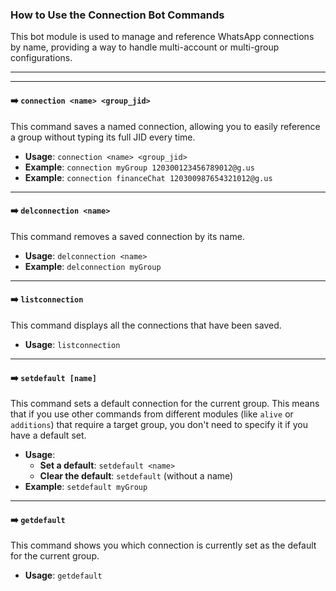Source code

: ### How to Use the Connection Bot Commands

This bot module is used to manage and reference WhatsApp connections by name, providing a way to handle multi-account or multi-group configurations.

***

---

#### ➡️ `connection <name> <group_jid>`

This command saves a named connection, allowing you to easily reference a group without typing its full JID every time.

* **Usage**: `connection <name> <group_jid>`
* **Example**: `connection myGroup 120300123456789012@g.us`
* **Example**: `connection financeChat 120300987654321012@g.us`

---

#### ➡️ `delconnection <name>`

This command removes a saved connection by its name.

* **Usage**: `delconnection <name>`
* **Example**: `delconnection myGroup`

---

#### ➡️ `listconnection`

This command displays all the connections that have been saved.

* **Usage**: `listconnection`

---

#### ➡️ `setdefault [name]`

This command sets a default connection for the current group. This means that if you use other commands from different modules (like `alive` or `additions`) that require a target group, you don't need to specify it if you have a default set.

* **Usage**:
    * **Set a default**: `setdefault <name>`
    * **Clear the default**: `setdefault` (without a name)
* **Example**: `setdefault myGroup`

---

#### ➡️ `getdefault`

This command shows you which connection is currently set as the default for the current group.

* **Usage**: `getdefault`
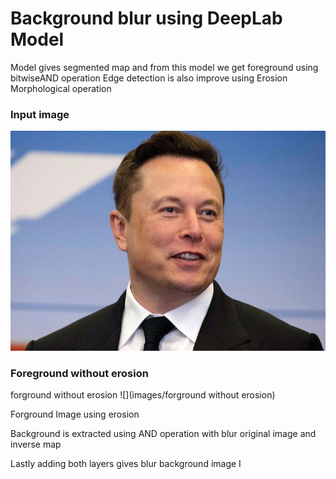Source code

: # Background blur using DeepLab Model

Model gives segmented map and from this model we get foreground using bitwiseAND operation
Edge detection is also improve using Erosion Morphological operation 
### Input image
![](images/1.JPG)


### Foreground without erosion 
forground without erosion 
![](images/forground without erosion)








Forground Image using erosion

 
Background is extracted using AND operation with blur original image and inverse map 

 
Lastly adding both layers gives blur background image                            I
  
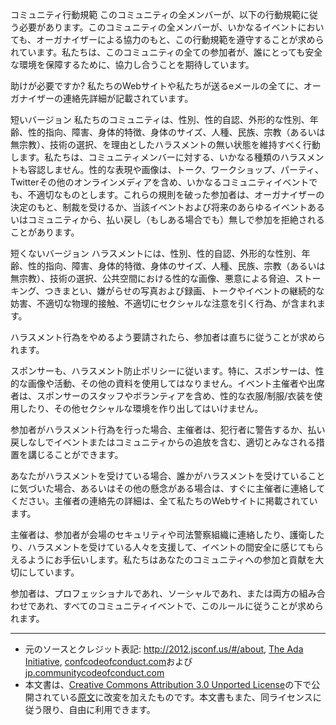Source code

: コミュニティ行動規範
このコミュニティの全メンバーが、以下の行動規範に従う必要があります。このコミュニティの全メンバーが、いかなるイベントにおいても、オーガナイザーによる協力のもと、この行動規範を遵守することが求められています。私たちは、このコミュニティの全ての参加者が、誰にとっても安全な環境を保障するために、協力し合うことを期待しています。

助けが必要ですか?
私たちのWebサイトや私たちが送るeメールの全てに、オーガナイザーの連絡先詳細が記載されています。

短いバージョン
私たちのコミュニティは、性別、性的自認、外形的な性別、年齢、性的指向、障害、身体的特徴、身体のサイズ、人種、民族、宗教（あるいは無宗教）、技術の選択、を理由としたハラスメントの無い状態を維持すべく行動します。私たちは、コミュニティメンバーに対する、いかなる種類のハラスメントも容認しません。性的な表現や画像は、トーク、ワークショップ、パーティ、Twitterその他のオンラインメディアを含め、いかなるコミュニティイベントでも、不適切なものとします。これらの規則を破った参加者は、オーガナイザーの決定のもと、制裁を受けるか、当該イベントおよび将来のあらゆるイベントあるいはコミュニティから、払い戻し（もしある場合でも）無しで参加を拒絶されることがあります。

短くないバージョン
ハラスメントには、性別、性的自認、外形的な性別、年齢、性的指向、障害、身体的特徴、身体のサイズ、人種、民族、宗教（あるいは無宗教）、技術の選択、公共空間における性的な画像、悪意による脅迫、ストーキング、つきまとい、嫌がらせの写真および録画、トークやイベントの継続的な妨害、不適切な物理的接触、不適切にセクシャルな注意を引く行為、が含まれます。

ハラスメント行為をやめるよう要請されたら、参加者は直ちに従うことが求められます。

スポンサーも、ハラスメント防止ポリシーに従います。特に、スポンサーは、性的な画像や活動、その他の資料を使用してはなりません。イベント主催者や出席者は、スポンサーのスタッフやボランティアを含め、性的な衣服/制服/衣装を使用したり、その他セクシャルな環境を作り出してはいけません。

参加者がハラスメント行為を行った場合、主催者は、犯行者に警告するか、払い戻しなしでイベントまたはコミュニティからの追放を含む、適切とみなされる措置を講じることができます。

あなたがハラスメントを受けている場合、誰かがハラスメントを受けていることに気づいた場合、あるいはその他の懸念がある場合は、すぐに主催者に連絡してください。主催者の連絡先の詳細は、全て私たちのWebサイトに掲載されています。

主催者は、参加者が会場のセキュリティや司法警察組織に連絡したり、護衛したり、ハラスメントを受けている人々を支援して、イベントの間安全に感じてもらえるようにお手伝いします。私たちはあなたのコミュニティへの参加と貢献を大切にしています。

参加者は、プロフェッショナルであれ、ソーシャルであれ、または両方の組み合わせであれ、すべてのコミュニティイベントで、このルールに従うことが求められます。

----

* 元のソースとクレジット表記: http://2012.jsconf.us/#/about, [The Ada Initiative](http://geekfeminism.wikia.com/wiki/Conference_anti-harassment/Policy), [confcodeofconduct.com](http://confcodeofconduct.com/)および[jp.communitycodeofconduct.com](https://jp.communitycodeofconduct.com)
* 本文書は、[Creative Commons Attribution 3.0 Unported License](https://creativecommons.org/licenses/by/3.0/deed.en_US)の下で公開されている[原文](https://jp.communitycodeofconduct.com)に改変を加えたものです。本文書もまた、同ライセンスに従う限り、自由に利用できます。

— WHAT YOU HAVE TO DO —
Determine how many lines of the listing above hold the word "setdefault". Report that number without anything else.

— RESULT —
4